Value Hospitality saw occupancy rates of the Malaysian hotels under its management at just 35 per cent, down by more than one-third, in April and May. The company manages seven hotels in Kota Kinabalu, Bintulu, Miri, Bongawan, Klang, Kuala Lumpur and Kajang, and a golf course in Bongawan.

"The good news is that we saw a slight pick-up in occupancy since the lifting of the World Health Organisation advisory on Singapore on May 31, indicating that business people in Singapore are travelling again.

"This is important because Singaporeans account for some 45 per cent of total tourist arrivals to Malaysia," said Tan, adding that occupancy rates of the seven hotels it manages have climbed back to some 50 per cent.

Tan said tourist hotels in Malaysia would take longer to recover from SARS because tourists would put off travel until the outbreak was completely eradicated.

"Several hotels in Kuala Lumpur, which are dependent on tour groups from SARS-affected countries such as Taiwan and China, are still experiencing hard times," he noted.

Tan believes that tourist traffic from China will continue to slow over the next three months as SARS is still a predominant issue there.

He warned that if bookings do not pick up by next month, many hotels may be forced to retrench staff to balance their books, with a high possibility that some may go out of business.

"Labour costs constitute 35 to 40 per cent of a hotel's total operating costs and thus, staff are often the first target of budget cuts.

"In fact, this (retrenching workers) was what many hotels in Singapore did in March and April," he said.

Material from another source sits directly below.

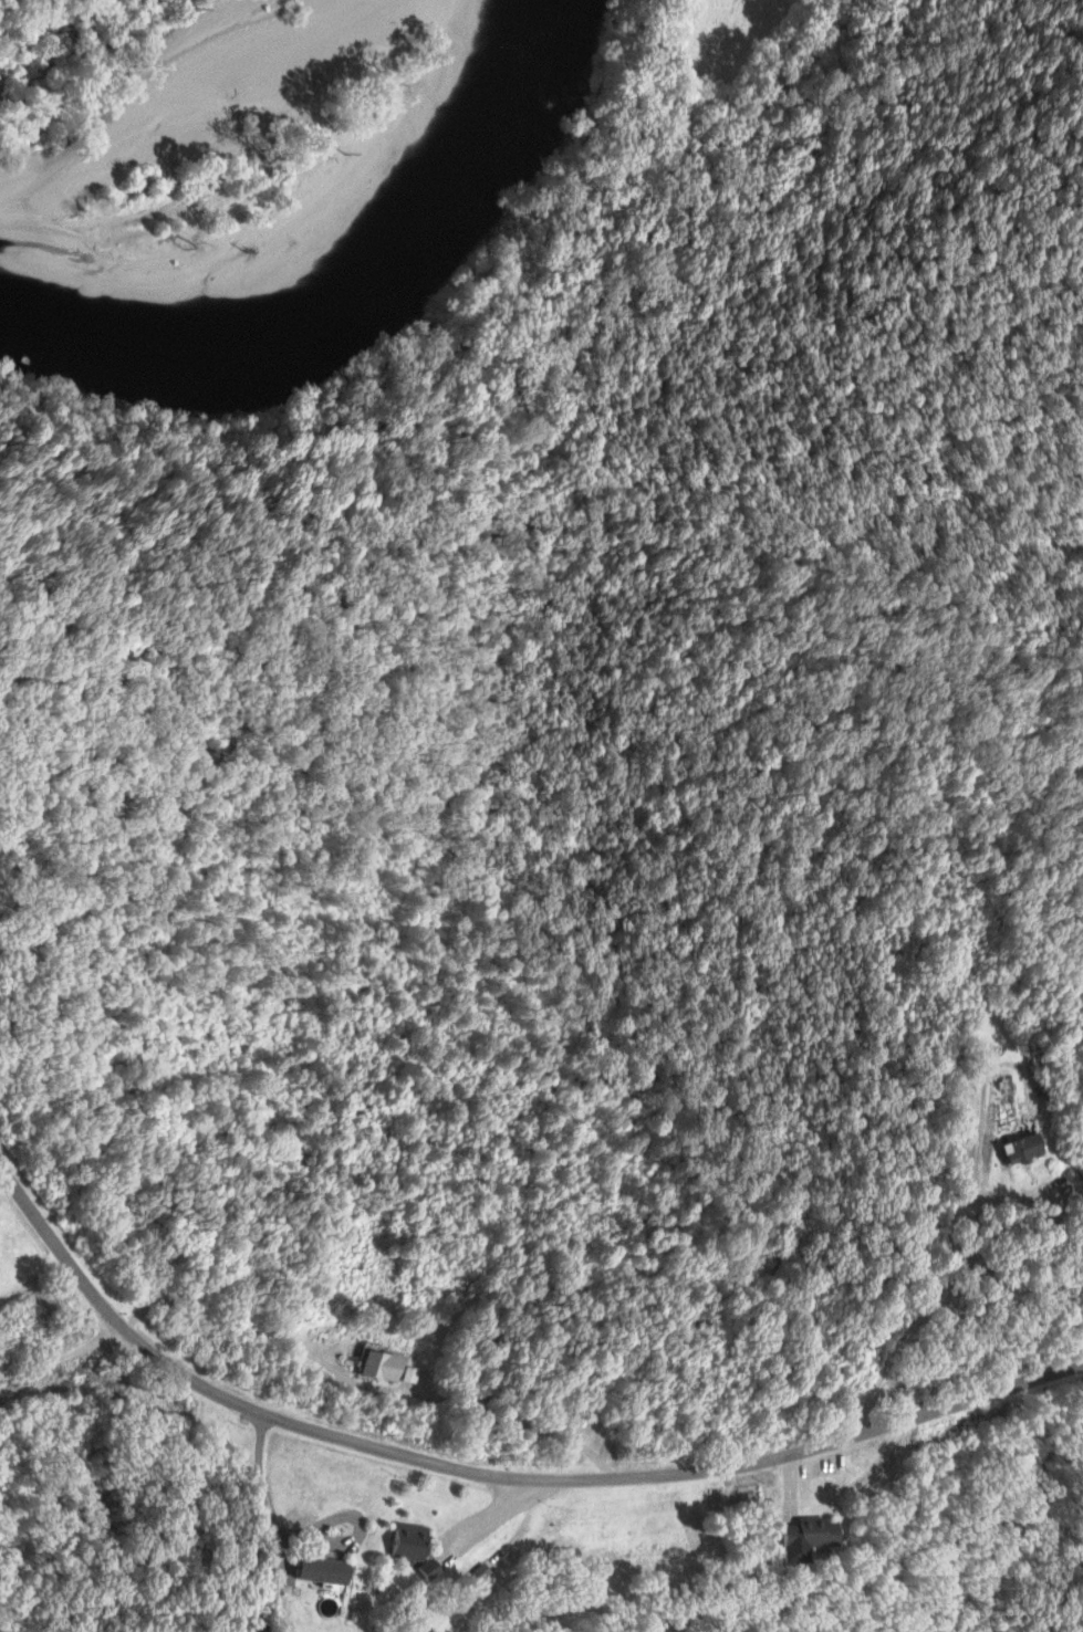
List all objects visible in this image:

In Singapore, hotels are reporting about 15 to 20 per cent occupancy rates compared with 60 to 70 per cent at this time last year.

Tan said Value Hospitality has given a contingency plan to managers of the hotels it manages.

"The contingency plan will be activated if the current situation does not improve over the next three months," he said, acknowledging that this includes cutting staffs.

Meanwhile instead of just focusing on managing three and four-star hotels, Value Hospitality is looking for opportunities to manage five-star hotels as well.

The company guarantees it can improve the profits of five-star hotels with a minimum of 300 rooms by RM2.4 million per year, four-star hotels with 200 rooms by RM1 million per year, and three-star hotels with 100 rooms by RM300,000 per year.

It is also looking to manage hotels for owners of a small group of hotels. Currently, the seven hotels under its management belong to individual owners.